NATIONAL: Since the inception of the Federal Family and Medical Leave ACT, (F.M.L.A.) 29 CFR part 825 on Auust 5 1993, the Department of labor has answered literally thousands of questions on the topic of compliance.


The questions were in reference to employer and employee in nature. The Wage and Hour Division has processed over two thousand employee initiated complaints and over this time, a representative sample of complaints has been identified and offers the public and government an example of what the top complaints are.


The following list is offered by the United States Department of Labor to offer examples of personnel actions which will most likely cause employees to file complaints with the Wage and Hour Division of the United States Department of Labor. The specific regulations are cited for your reference.


Here is the Top Ten:

1. Failure to notify employee of FMLA rights. (825.300-.301)

2. Failure to notify employee that leave counted towards 12-week FMLA entitlement. (825.208(b)(1)-


3. Counting FMLA leave against the firm's absentee policy for disciplinary purposes. (825.220(c)

4. Taking disciplinary action against employee for using FMLA. (825.220(c))

5. Failure to grant leave to provide physical care or psychological comfort to a seriously ill parent.

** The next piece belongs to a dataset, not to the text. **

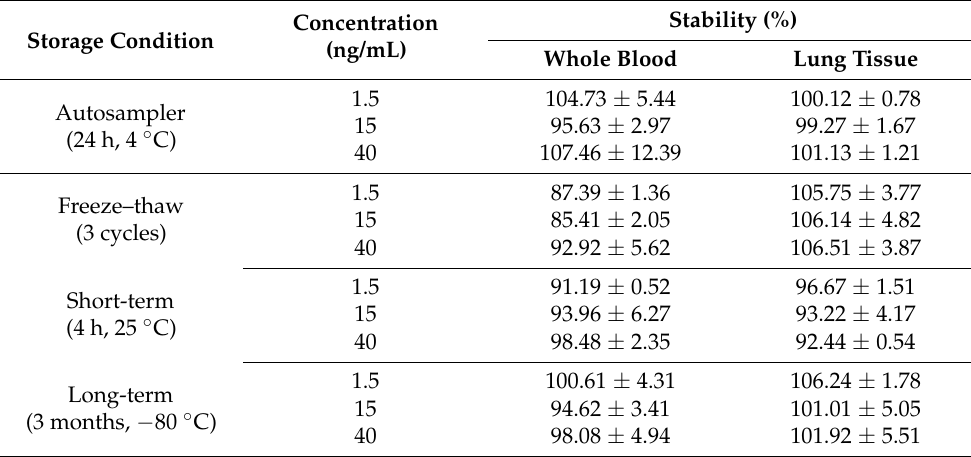
Table 5. Stability of sirolimus in porcine whole blood and lung tissue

6. Failure to reinstate a employee to same or equivalent position.

7. Terminating an employee during or at the conclusion of FMLA leave.


8. Failure to grant FMLA leave because of a misunderstanding of what qualifies as a "serious health condition". (825.114)

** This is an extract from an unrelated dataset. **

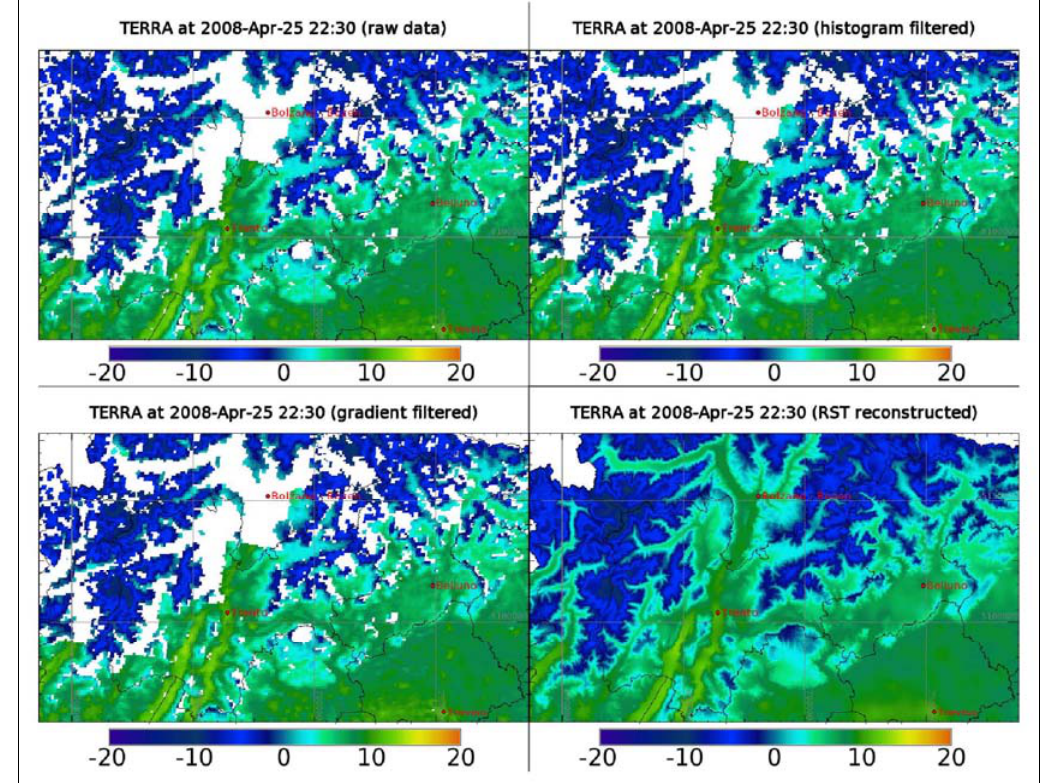
Figure 5. Spring MODIS LST night map reprocessing (25 April 2008 at 22:30 hs, all maps in UTM32/WGS84 metric grid, map scale 1:2,600,000): Raw LST map (upper left), map outliers filtered via histogram (upper right), outliers filtered via gradient (central left), volumetric splines reconstructed (RST, central right), difference map between the raw and RST maps (lower left), scatter plots of raw (black), histogram & gradient filtered (yellow) and RST (green) maps including linear regression gradients (lower right). For explanations, see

9. Failure to request medical certification in writing and not giving employee at least 15 days to obtain medical certification. (825.305)

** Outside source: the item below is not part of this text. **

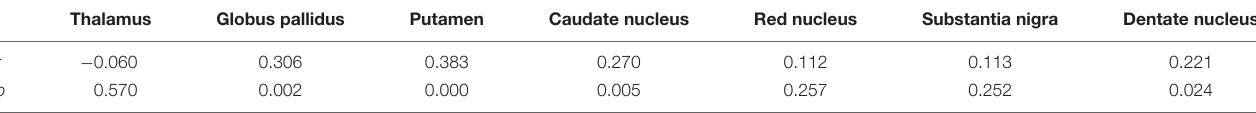
TABLE 4 | The Pearson linear relationship between susceptibility values of DGM and age. Thalamus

10. Failure to handle questions about the validity of a medical certification by guidelines set forth in FMLA regulations. (825.307)

Additionally, under Management Instruction EL- 860-98-2, FMLA documentation can become "restricted medical record" when it includes restricted medical information, diagnoses and/or does not involve a worker's compensation claim. As such, it is highly confidential, reflect the privileged employee-occupational health provider relationship, and have the most limitations placed on both their access and disclosure.

Only medical personnel or postal personnel with a need to know have access to this material. These records are maintained only in medical offices or facilities in employee medical folders (EMFs) unless otherwise directed by the national medical director. Any request for review of this information must be made in writing and is not automatically approved.